RENNES : «Votre livre est-il tiré d'un vrai fait divers ?»: A quelques semaines de la remise du prix Goncourt des lycéens, quelque 2.000 élèves «au taquet» ont questionné les 15 auteurs en lice pour mieux explorer leur roman.
«Pourquoi le titre spoile-t-il un peu l'histoire ?», demande l'un des jurés lycéens, qui sont venus de Brest, de Cherbourg ou encore de Saumur, jeudi au centre culturel de Rennes, à Pascale Robert-Diard, autrice de «La petite menteuse» (L'iconoclaste).
«C'était mon titre de travail. On peut se dire que c'est dommage de spoiler l'histoire, mais (avec les éditeurs) on l'a gardé, parce qu'on l'aimait bien. Ce n'était pas un thriller, la question n'était pas de savoir si (la jeune fille) avait dit ou pas la vérité», répond Pascale Robert-Diard, première à passer sous le feu des questions.
Dans son premier roman où une collégienne fait face aux conséquences judiciaires de ses accusations de viol, la chroniqueuse judiciaire au «Monde» décrit le collège comme une «implacable gare de triage».
Pascale Robert-Diard dit avoir voulu rappeler «ce qu'est le collège», «la laideur», «la difficulté à traverser cette période».
Pour cette 35e édition du Goncourt des lycéens - prix né à Rennes - organisée par le ministère de l'Education en partenariat avec la Fnac, sept rencontres entre élèves et auteurs se sont tenues ces dernières semaines en région.
Ces rendez-vous marquent la première étape de ce marathon de lecture dont l'objectif est de faire découvrir la littérature contemporaine aux lycéens. 55 lycées en régions mais aussi de l'étranger (Etats-Unis, Canada, Liban) composent le jury cette année.

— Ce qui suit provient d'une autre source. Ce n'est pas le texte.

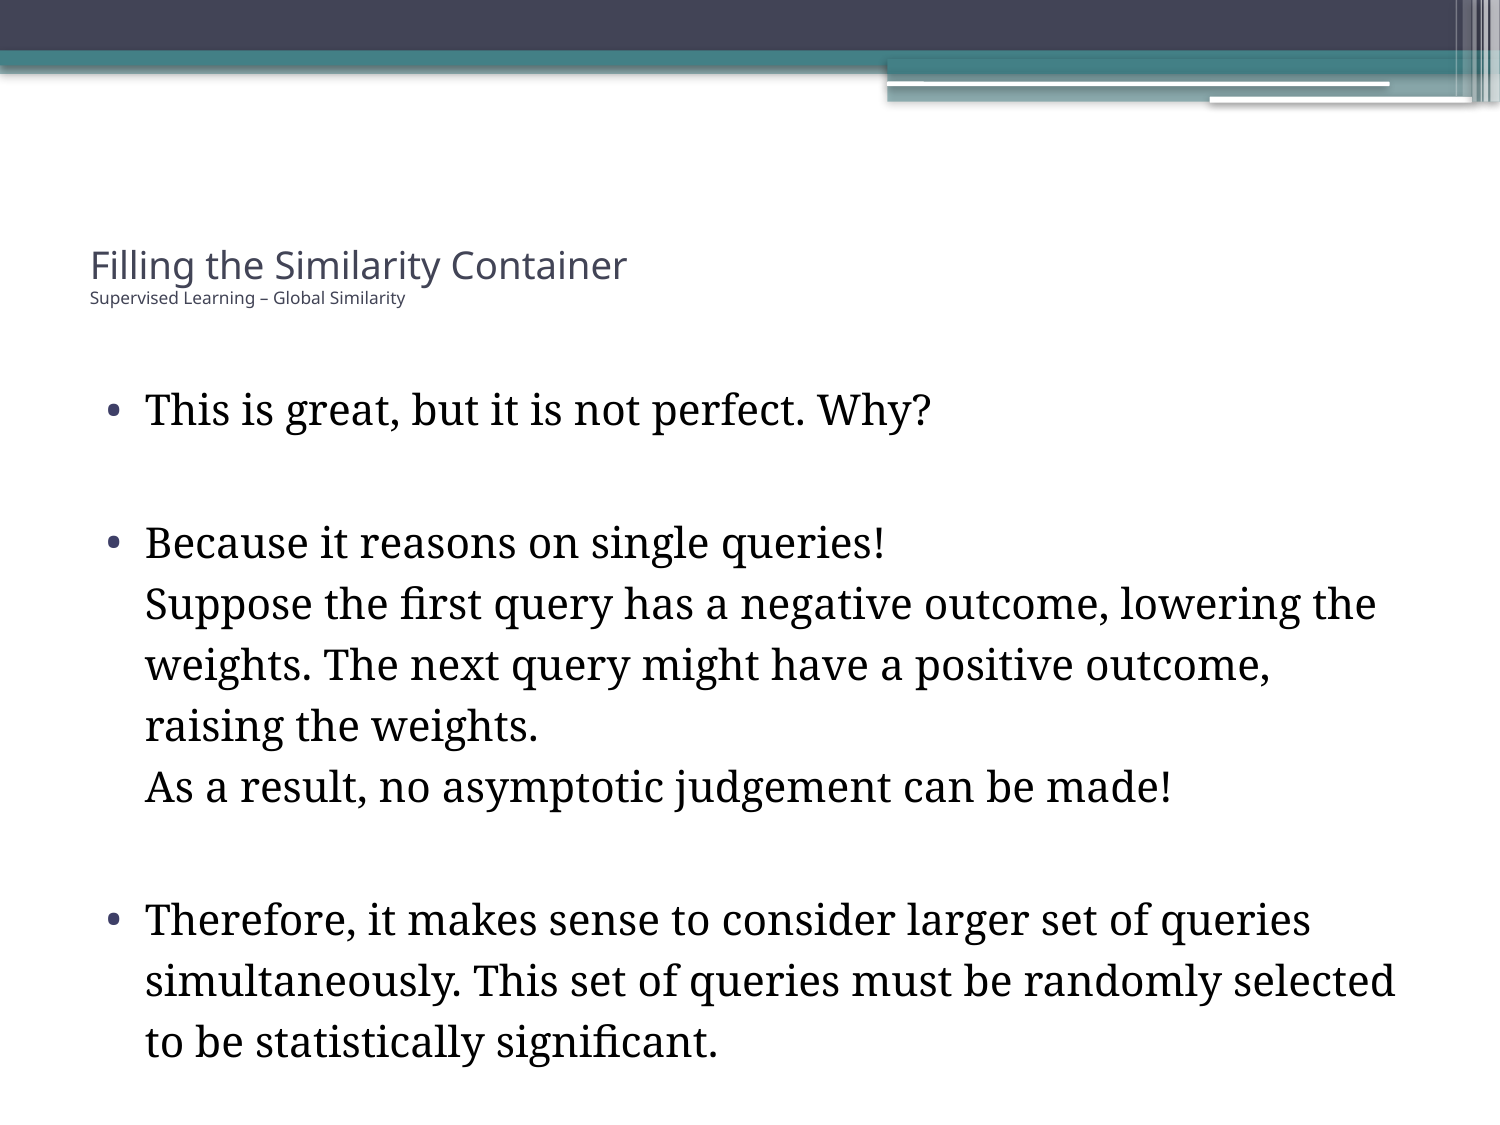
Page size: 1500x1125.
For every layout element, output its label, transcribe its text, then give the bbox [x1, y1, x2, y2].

list This is great, but it is not perfect. Why? Because it reasons on single queries! Suppose the first query has a negative outcome, lowering the weights. The next query might have a positive outcome, raising the weights. As a result, no asymptotic judgement can be made! Therefore, it makes sense to consider larger set of queries simultaneously. This set of queries must be randomly selected to be statistically significant. [75, 365, 1425, 1075]
title Filling the Similarity Container Supervised Learning – Global Similarity [75, 187, 1425, 363]
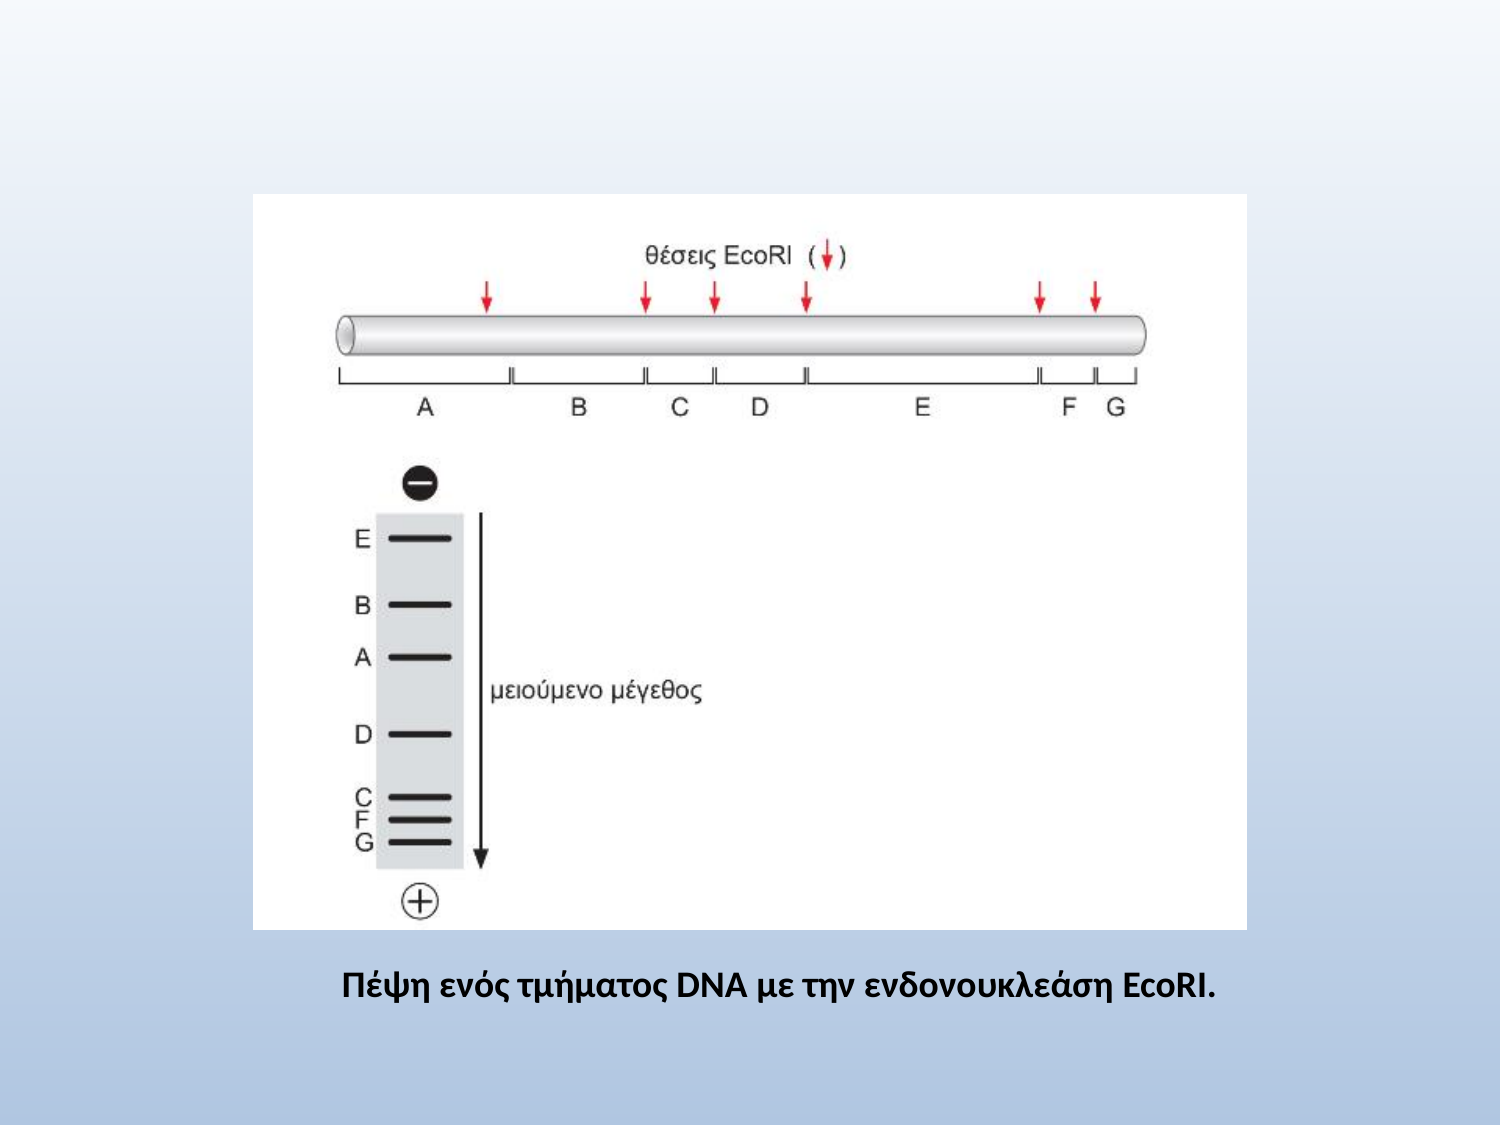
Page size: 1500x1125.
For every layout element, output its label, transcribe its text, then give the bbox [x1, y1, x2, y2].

text_box Πέψη ενός τμήματος DNA με την ενδονουκλεάση EcoRI. [147, 952, 1412, 1012]
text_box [253, 194, 1247, 931]
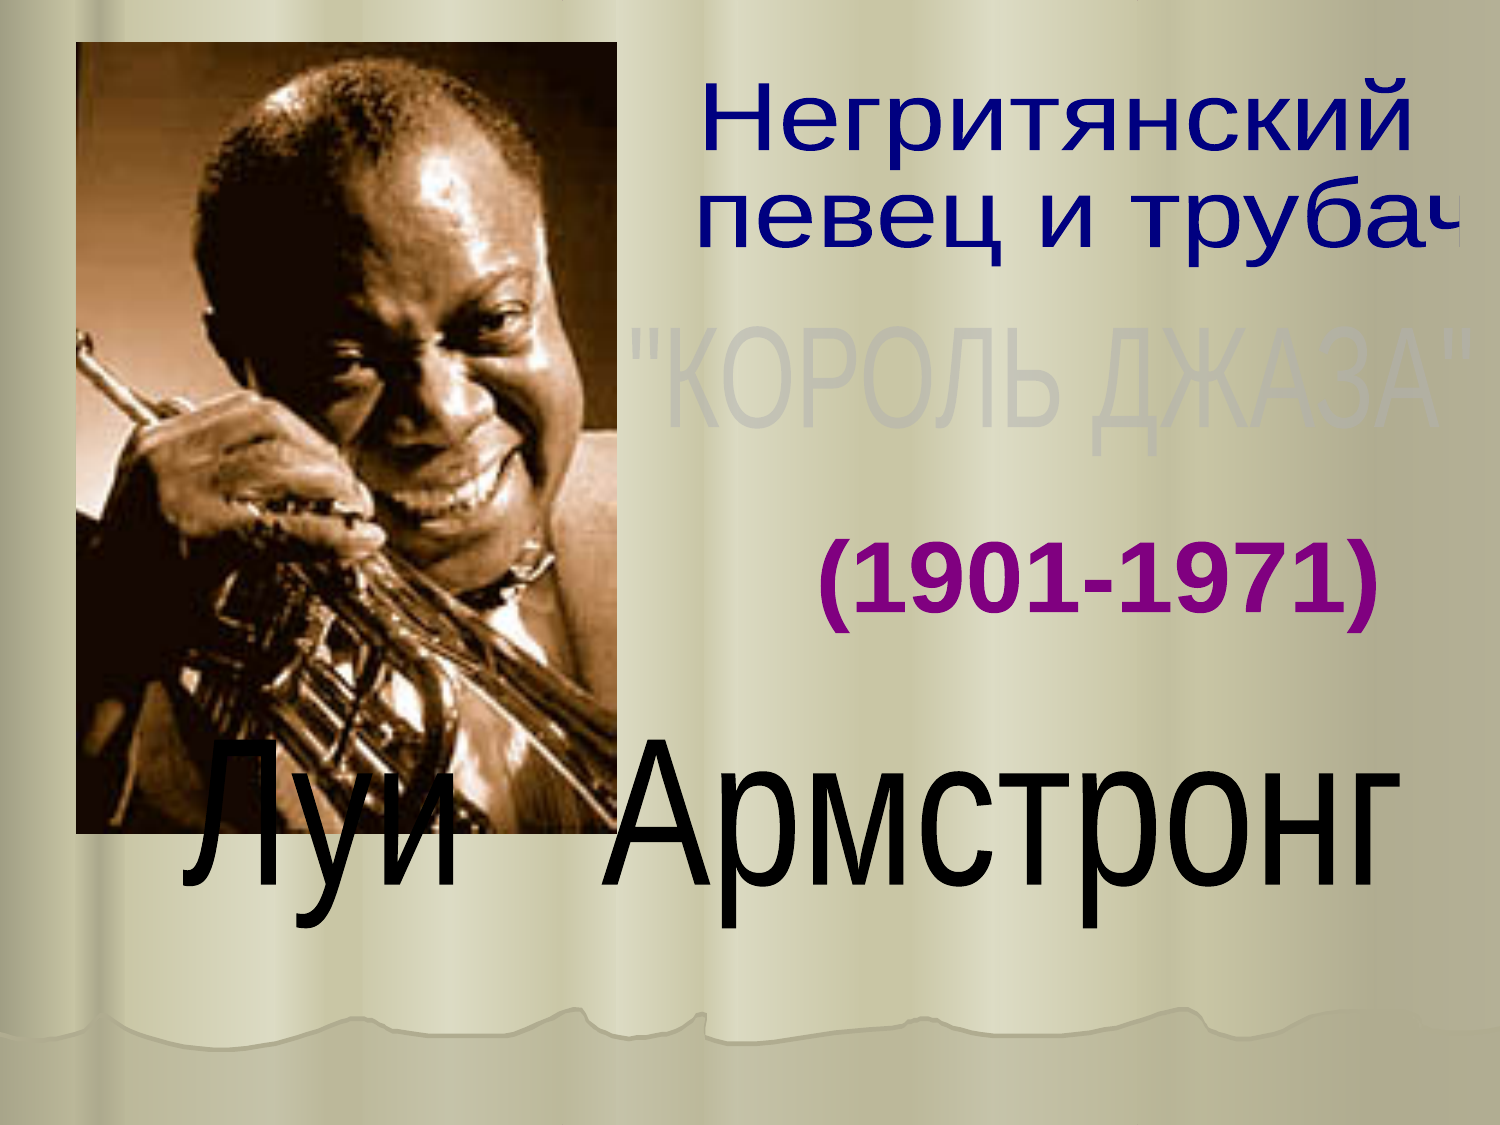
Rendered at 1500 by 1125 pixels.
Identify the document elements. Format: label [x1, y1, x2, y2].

Le lauréat du Goncourt des lycéens sera annoncé à Rennes, le 24 novembre.
- «Sans filtre» -
Acclamés par les élèves, les auteurs sont venus donner des clés pour comprendre leur roman.
«Vous êtes-vous inspiré de votre propre vie ?» demandent les lycéens à Nathan Devers, auteur du roman «Les liens artificiels» (Albin Michel), l'histoire d'un «pauvre type qui vit dans un monde con», qui va vivre des expériences fortes dans un métavers.
Le jeune auteur, qui signe son troisième roman, explique avec humour que la vie de son personnage est finalement «même parfois contraire à la (sienne)», que son roman décrit «une société libérale» et «sa brutalité».
Une lycéenne demande à Carole Fives, autrice de «Quelque chose à te dire» (Gallimard), l'histoire hitchcockienne d'une écrivaine à succès et de son admiratrice, si l'un de ses protagonistes «a des sentiments pour Elsa» ou «s'il fait semblant».
«J'écris des mots, mais je ne fais pas de fiches de personnages, je ne suis pas dans le off», explique l'autrice. Surprise par la vibrante lecture d'un extrait de son roman par Blandine venue avec sa classe de Cherbourg, la romancière lilloise se réjouit de trouver des élèves «très attentifs et réceptifs».
«Ils étaient au taquet, il y avait une bonne énergie, je les trouvais très bienveillants, et les questions bien élaborées, on sentait qu'ils avaient lu», note-t-elle.
Pour Karol Moreau, professeure de français au lycée Ronsard de Vendôme (Loir-et-Cher), cette rencontre est importante pour motiver ses élèves.
«Ils sont très dynamiques, on a des petits lecteurs, on a des élèves qui sont aussi dyslexiques», explique à l'AFP Mme Moreau.
Dans sa classe, Enzo a lu un extrait du roman de Sabyl Ghoussoub, encouragé par ses camarades depuis les gradins.
«L'explosion du port de Beyrouth est-elle un point de départ pour votre histoire ?», «pourquoi un roman aussi éclaté», demandent les adolescents à l'auteur de «Beyrouth-sur-Seine» (Stock), qui rend hommage à ses parents libanais.
«Je suis à Rennes, si je prends mon téléphone je suis à Beyrouth (...) cet espèce de va-et-vient (...) c'est moi», explique l'écrivain.
Selon Sabyl Ghoussoub, les lycéens posent «des questions vraiment sans filtre qui sont assez bouleversantes». «Mon rapport au Liban change, c'est comme si je me revoyais à leur âge», dit-il après une séance de dédicaces et de selfies.